The painting featured Zuma, Barack Obama, Robert Mugabe, PW Botha, Nelson Mandela, George W Bush, Pope Benedict XVI and Desmond Tutu seated around a table, like in Leonardo da Vinci’s Last Supper. Zuma’s penis is supported by a crutch, a metaphor used by Mabulu for the perception that Zuma’s sexual escapades were out of control and needed help.

He said that as a young black artist he was feeling the sting of poverty and that he used art to depict what was going on in the country. “What other way of depicting the president than how he is understood in the township?”
He said people in townships had already been whispering about Zuma’s sexual prowess in their homes and that Murray’s portrait had amplified the conversation.

He praised Murray for his “powerful” portrait and said there was no room for “phoney metaphors” when it came to social commentary, but for artists to “depict the situation as it is”.

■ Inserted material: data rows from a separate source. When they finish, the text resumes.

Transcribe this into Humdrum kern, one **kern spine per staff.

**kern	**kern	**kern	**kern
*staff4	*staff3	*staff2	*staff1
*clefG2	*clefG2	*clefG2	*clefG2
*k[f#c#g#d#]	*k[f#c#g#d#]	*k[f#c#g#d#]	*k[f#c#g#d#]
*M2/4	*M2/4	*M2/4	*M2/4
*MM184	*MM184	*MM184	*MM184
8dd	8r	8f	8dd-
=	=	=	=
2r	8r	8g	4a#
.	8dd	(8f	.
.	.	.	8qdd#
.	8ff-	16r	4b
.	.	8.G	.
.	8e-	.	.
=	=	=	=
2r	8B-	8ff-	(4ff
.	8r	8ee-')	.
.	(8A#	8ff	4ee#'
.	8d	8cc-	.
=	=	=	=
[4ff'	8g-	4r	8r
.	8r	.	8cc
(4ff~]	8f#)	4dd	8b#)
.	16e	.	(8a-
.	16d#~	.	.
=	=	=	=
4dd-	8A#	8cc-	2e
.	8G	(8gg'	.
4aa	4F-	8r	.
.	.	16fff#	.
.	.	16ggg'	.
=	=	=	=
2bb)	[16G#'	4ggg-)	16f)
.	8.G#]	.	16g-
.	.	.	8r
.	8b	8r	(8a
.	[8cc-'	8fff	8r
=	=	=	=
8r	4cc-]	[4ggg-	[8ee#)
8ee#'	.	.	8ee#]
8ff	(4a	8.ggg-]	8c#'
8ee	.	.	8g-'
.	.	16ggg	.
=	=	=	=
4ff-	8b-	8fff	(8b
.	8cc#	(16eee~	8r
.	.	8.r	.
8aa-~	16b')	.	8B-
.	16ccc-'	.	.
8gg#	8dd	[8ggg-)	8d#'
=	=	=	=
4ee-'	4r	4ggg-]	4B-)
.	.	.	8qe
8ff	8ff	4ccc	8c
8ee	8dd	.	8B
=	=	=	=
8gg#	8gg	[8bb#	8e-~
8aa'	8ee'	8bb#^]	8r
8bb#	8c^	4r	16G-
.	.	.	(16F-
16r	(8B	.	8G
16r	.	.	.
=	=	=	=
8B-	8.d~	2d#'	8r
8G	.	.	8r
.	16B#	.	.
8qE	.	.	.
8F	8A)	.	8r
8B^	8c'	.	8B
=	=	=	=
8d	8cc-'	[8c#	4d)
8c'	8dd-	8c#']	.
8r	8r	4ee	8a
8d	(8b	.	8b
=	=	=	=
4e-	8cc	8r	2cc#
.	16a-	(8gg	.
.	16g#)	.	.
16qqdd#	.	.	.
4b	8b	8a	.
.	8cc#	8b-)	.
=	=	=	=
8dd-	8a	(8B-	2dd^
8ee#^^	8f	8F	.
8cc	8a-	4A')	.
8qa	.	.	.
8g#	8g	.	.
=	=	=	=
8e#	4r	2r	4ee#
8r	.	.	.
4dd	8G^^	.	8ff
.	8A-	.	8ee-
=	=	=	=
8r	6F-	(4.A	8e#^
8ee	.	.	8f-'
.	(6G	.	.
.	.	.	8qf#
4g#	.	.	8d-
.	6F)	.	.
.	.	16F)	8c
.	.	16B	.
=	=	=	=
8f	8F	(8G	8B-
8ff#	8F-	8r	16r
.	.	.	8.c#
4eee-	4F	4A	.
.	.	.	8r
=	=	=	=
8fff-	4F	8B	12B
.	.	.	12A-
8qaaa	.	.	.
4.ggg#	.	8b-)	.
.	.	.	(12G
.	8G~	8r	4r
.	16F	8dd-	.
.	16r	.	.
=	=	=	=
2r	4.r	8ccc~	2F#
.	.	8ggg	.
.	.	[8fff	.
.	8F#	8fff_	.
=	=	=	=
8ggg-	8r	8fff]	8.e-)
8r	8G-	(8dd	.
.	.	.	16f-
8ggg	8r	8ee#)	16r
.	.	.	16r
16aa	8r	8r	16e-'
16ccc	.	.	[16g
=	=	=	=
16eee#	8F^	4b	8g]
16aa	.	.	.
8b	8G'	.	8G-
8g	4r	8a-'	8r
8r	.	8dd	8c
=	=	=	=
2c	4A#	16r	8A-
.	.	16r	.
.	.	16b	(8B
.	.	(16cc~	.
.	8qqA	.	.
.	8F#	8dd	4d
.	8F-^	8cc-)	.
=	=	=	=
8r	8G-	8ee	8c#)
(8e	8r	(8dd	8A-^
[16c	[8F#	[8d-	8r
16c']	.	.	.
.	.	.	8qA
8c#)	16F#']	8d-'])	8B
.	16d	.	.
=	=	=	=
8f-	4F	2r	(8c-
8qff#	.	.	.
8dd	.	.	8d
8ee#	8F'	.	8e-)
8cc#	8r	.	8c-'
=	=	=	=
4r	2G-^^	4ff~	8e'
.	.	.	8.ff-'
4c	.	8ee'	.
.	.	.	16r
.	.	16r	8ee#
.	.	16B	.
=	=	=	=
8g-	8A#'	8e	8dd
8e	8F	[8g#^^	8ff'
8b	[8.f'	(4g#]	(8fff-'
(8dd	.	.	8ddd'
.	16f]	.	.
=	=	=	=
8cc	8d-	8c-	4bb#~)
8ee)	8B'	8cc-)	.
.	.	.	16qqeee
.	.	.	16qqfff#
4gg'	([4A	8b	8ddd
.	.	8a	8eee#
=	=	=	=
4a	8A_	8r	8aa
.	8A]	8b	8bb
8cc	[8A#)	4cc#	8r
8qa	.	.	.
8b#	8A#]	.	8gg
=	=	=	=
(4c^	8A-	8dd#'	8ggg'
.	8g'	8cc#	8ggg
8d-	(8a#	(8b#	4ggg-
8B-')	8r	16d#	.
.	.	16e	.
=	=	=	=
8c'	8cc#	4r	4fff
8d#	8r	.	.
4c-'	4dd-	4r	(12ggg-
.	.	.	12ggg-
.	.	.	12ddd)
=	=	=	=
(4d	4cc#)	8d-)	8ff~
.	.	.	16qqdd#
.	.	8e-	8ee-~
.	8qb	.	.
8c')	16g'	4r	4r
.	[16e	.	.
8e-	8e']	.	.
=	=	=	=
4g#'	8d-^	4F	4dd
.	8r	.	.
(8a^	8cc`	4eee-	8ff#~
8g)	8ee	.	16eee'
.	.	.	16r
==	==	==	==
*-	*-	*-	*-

Moving from the premise that a man’s genitals symbolises his power, he suggested that to accurately depict how much power Zuma wields, he would have painted the president with anything between 10 and 100 penises.

WorldArt Gallery director Charl Bezuidenhout said Mabulu’s painting was met with mixed reaction as “some didn’t like it, but most did not feel offended and no one was upset”. Bezuidenhout said the Un-mute My Tongue exhibition was so successful that the works were sold out.